Pharmacodynamics of Famotidine in Humans

The physiologic role of histamine (H2) receptors and their involvement in pharmacologic responses have not been completely defined. To date, H2-receptor-specific pharmacologic actions of H2-receptor inhibitors in humans are primarily associated with effects on gastric acid secretion. Famotidine is a new potent competitive inhibitor of H2 receptors. During its development, in addition to studies defining its gastric acid antisecretory profile, famotidine was also examined for potential effects on other functions of the gastrointestinal tract and on other systems.

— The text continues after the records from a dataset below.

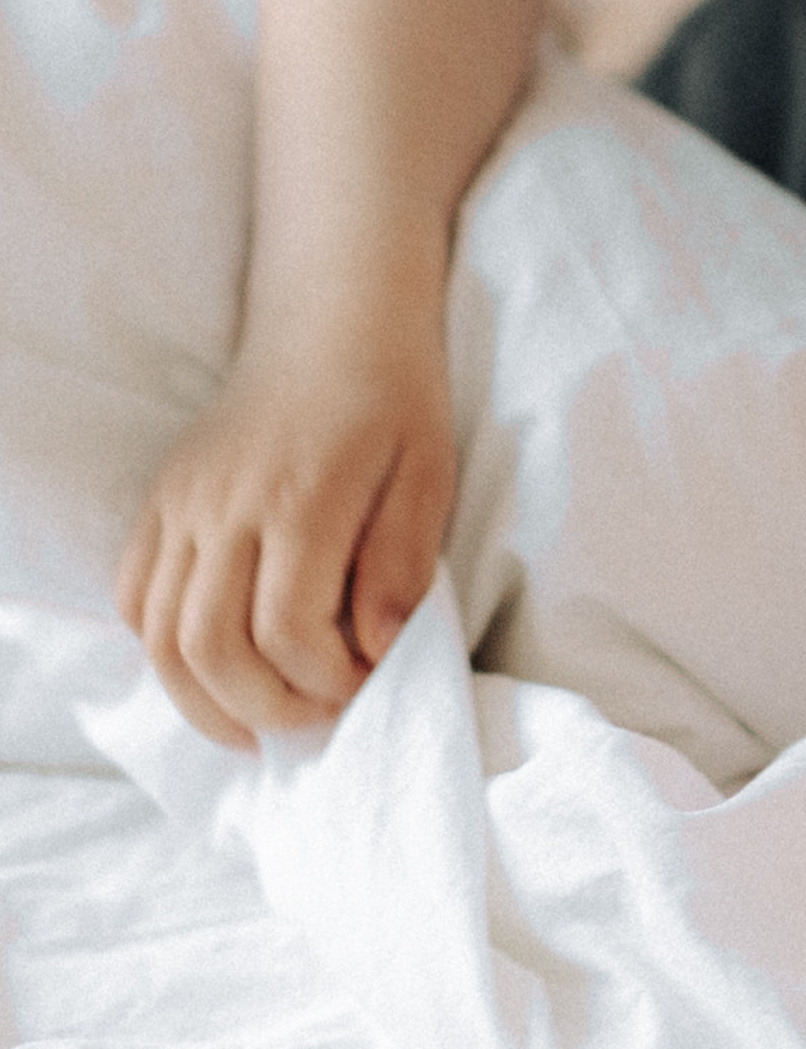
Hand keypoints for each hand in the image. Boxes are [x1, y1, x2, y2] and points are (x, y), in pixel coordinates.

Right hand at [116, 331, 454, 747]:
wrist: (330, 325)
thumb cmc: (393, 400)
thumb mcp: (429, 475)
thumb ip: (401, 566)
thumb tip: (374, 652)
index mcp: (301, 497)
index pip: (289, 629)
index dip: (327, 681)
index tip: (365, 683)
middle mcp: (226, 504)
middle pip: (211, 647)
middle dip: (265, 708)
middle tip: (313, 718)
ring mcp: (180, 503)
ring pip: (160, 635)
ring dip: (204, 701)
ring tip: (257, 724)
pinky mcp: (159, 502)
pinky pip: (134, 597)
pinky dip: (164, 650)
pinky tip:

Famotidine inhibits basal and stimulated gastric acid secretion in a dose-dependent manner after oral administration of 5 to 40 mg. Maximal effect is achieved by the 40-mg dose, with peak activity reached one to three hours after dosing and a duration of action lasting 10 to 12 hours. Gastric emptying times and exocrine pancreatic function are not affected after famotidine (40 mg twice daily) treatment. Blood pressure, heart rate, and electrocardiographic patterns remain unchanged after oral or intravenous administration of famotidine in doses up to 40 mg and 20 mg, respectively. Serum prolactin levels do not rise after intravenous administration of 20 mg of famotidine. The levels of prolactin, testosterone, dehydroepiandrosterone, follicle-stimulating hormone, luteinizing hormone, and other circulating hormones remain unchanged during four weeks of treatment with famotidine 40 mg daily. Renal inulin and creatinine clearances show no change after intravenous administration of 10 mg of famotidine, and tubular excretion of procainamide and its major metabolite is unchanged after administration of 40 mg of famotidine. No significant effects are found on the biologic disposition of theophylline, warfarin, and other compounds metabolized by the liver cytochrome P450 enzyme system when they are given concomitantly with famotidine.